> [WHAT IS BEING ASKED]: Please pick out every line in the rows below that contains the word "series", treating uppercase and lowercase as different.
::::::::
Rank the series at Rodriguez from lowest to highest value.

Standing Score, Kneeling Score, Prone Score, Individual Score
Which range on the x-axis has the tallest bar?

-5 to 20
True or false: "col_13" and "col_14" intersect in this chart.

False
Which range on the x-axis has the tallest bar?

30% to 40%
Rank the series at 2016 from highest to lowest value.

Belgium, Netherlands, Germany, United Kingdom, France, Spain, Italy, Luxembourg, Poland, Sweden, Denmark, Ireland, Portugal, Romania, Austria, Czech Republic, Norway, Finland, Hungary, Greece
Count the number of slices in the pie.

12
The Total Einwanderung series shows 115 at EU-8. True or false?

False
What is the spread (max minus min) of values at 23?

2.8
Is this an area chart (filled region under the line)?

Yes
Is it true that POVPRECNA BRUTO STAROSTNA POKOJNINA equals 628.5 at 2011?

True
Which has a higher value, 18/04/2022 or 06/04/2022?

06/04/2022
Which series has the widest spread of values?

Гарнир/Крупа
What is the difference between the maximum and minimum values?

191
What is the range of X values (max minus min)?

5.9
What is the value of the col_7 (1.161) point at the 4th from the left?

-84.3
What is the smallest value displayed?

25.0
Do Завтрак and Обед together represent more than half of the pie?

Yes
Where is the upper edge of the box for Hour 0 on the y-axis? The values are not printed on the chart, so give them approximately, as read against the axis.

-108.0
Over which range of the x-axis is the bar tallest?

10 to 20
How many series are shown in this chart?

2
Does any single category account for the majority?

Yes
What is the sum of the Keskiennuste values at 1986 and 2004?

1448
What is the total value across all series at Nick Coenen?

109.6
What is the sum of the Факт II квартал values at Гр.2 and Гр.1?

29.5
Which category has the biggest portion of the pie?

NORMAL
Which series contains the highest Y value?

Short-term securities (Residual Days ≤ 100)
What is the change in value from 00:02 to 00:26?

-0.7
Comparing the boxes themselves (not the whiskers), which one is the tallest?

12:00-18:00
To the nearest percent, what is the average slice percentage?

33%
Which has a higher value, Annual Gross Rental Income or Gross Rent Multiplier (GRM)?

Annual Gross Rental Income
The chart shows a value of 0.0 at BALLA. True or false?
::::::::
> [FINISHED TASK]:
Rank the series at Rodriguez from lowest to highest value.
Rank the series at 2016 from highest to lowest value.
The Total Einwanderung series shows 115 at EU-8. True or false?
Which series has the widest spread of values?
How many series are shown in this chart?
What is the total value across all series at Nick Coenen?
Which series contains the highest Y value?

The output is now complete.